■ **DATASET ENTRIES**:
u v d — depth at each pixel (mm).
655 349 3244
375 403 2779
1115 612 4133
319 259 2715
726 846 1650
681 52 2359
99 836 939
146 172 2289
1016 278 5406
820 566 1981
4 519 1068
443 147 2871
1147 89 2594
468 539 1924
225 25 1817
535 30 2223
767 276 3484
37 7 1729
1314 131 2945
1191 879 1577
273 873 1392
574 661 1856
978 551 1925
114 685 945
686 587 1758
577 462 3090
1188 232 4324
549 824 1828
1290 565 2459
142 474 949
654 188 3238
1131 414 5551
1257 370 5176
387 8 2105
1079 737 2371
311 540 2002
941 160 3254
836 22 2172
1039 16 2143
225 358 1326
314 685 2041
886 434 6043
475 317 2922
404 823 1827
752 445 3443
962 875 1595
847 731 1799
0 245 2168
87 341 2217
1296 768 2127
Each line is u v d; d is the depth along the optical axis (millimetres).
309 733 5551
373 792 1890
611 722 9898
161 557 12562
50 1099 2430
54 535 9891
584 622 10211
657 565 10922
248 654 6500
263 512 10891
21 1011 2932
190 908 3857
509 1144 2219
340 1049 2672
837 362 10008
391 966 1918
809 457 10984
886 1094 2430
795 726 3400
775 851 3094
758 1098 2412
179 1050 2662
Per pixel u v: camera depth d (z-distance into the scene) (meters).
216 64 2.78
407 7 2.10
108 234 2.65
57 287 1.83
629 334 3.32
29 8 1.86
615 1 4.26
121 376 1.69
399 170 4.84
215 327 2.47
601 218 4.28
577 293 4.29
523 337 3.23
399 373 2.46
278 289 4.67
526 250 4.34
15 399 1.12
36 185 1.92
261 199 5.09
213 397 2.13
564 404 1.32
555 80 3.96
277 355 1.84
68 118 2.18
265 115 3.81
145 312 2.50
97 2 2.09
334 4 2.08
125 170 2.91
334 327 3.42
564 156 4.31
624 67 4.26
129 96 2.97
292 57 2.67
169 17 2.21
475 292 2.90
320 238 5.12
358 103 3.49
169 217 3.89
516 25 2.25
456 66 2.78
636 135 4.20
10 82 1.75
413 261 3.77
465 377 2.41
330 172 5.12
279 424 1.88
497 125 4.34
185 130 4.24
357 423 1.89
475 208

■ **ASSIGNED TASK**: Please count up the lines in the listing above holding the string "depth", and say the number with nothing else.

■ **RESPONSE**: 3